Rolling updates can be managed this way: the developer can roll out a new definition of her software for a container, and slowly add the new definition/version of her app, while dialing down the older version to slowly replace the previous version. So atomic upgrades are possible, as well as rollbacks, in a seamless way.
Interestingly, prior existing data infrastructures like Hadoop that tried to do it all, including managing the infrastructure now go through Docker ,  running a dockerized application on Apache Hadoop YARN.

Service discovery

However K8s is more than a scheduler as it also performs service discovery. K8s intelligently routes to services, which are often tagged (i.e. #backend, #frontend, etc) services that you can target, which is a very powerful concept.
An example of this is a load balancer which is also managed by K8s. Usually static names for the different parts of your system are given, and thus can be handled easily.

Storage

From its inception, Docker encouraged the design of stateless services.
Persistence and statefulness are an afterthought in the world of containers. This design works in favor of workload scalability and portability.
It is one of the reasons why containers are fueling cloud-native architectures, microservices, and web-scale deployments.
So, given that either the host can abruptly terminate, or the container itself can fail, the state needs to be stored usually somewhere else via a networked volume independent of the host or the container.

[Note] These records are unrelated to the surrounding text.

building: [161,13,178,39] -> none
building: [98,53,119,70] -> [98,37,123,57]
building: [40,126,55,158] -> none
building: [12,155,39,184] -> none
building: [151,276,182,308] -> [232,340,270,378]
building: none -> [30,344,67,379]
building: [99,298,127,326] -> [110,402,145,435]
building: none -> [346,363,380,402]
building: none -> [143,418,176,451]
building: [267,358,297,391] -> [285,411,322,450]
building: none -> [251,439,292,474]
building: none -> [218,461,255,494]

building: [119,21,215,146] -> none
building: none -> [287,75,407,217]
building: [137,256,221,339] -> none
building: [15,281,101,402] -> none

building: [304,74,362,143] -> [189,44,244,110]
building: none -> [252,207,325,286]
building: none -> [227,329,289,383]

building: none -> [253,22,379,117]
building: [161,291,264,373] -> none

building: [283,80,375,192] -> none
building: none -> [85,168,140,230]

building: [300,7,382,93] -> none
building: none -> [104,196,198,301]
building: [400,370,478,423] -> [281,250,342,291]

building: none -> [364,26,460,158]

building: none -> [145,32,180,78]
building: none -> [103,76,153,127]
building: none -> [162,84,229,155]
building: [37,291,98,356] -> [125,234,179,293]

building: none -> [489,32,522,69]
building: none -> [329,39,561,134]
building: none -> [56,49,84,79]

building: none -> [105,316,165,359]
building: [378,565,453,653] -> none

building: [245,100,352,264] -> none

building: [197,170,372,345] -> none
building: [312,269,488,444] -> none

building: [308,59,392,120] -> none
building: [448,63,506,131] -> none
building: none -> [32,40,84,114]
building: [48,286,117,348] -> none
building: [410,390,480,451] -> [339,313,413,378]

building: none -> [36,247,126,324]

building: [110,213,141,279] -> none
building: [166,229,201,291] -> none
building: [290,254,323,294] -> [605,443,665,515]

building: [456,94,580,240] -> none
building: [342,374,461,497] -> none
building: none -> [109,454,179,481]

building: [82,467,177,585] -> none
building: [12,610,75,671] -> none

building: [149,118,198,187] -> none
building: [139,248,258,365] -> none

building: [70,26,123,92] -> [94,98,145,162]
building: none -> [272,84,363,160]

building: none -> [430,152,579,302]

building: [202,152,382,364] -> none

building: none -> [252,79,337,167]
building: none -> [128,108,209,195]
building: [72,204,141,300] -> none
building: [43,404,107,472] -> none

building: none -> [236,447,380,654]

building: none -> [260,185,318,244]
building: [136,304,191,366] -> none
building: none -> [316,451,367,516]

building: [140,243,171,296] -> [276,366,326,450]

A pod is the logical unit of Deployment in Kubernetes. 
A K8s volume is attached to the pod that encloses it. Data in the volume is preserved across container restarts. If the pod dies, the volume is gone. The K8s volume is a directory with some data that is accessible to all the containers of a pod.

Google Container Engine


GCE is the hosted version of K8s managed by Google.  Thus K8s is being upgraded, and the cluster handled for you, for example. What you get out of a hosted environment is:
- Dynamic creation and removal of machines
- APIs for controlling the cluster and the network.

Autoscaling is a major feature of GCP (and is also offered in other providers).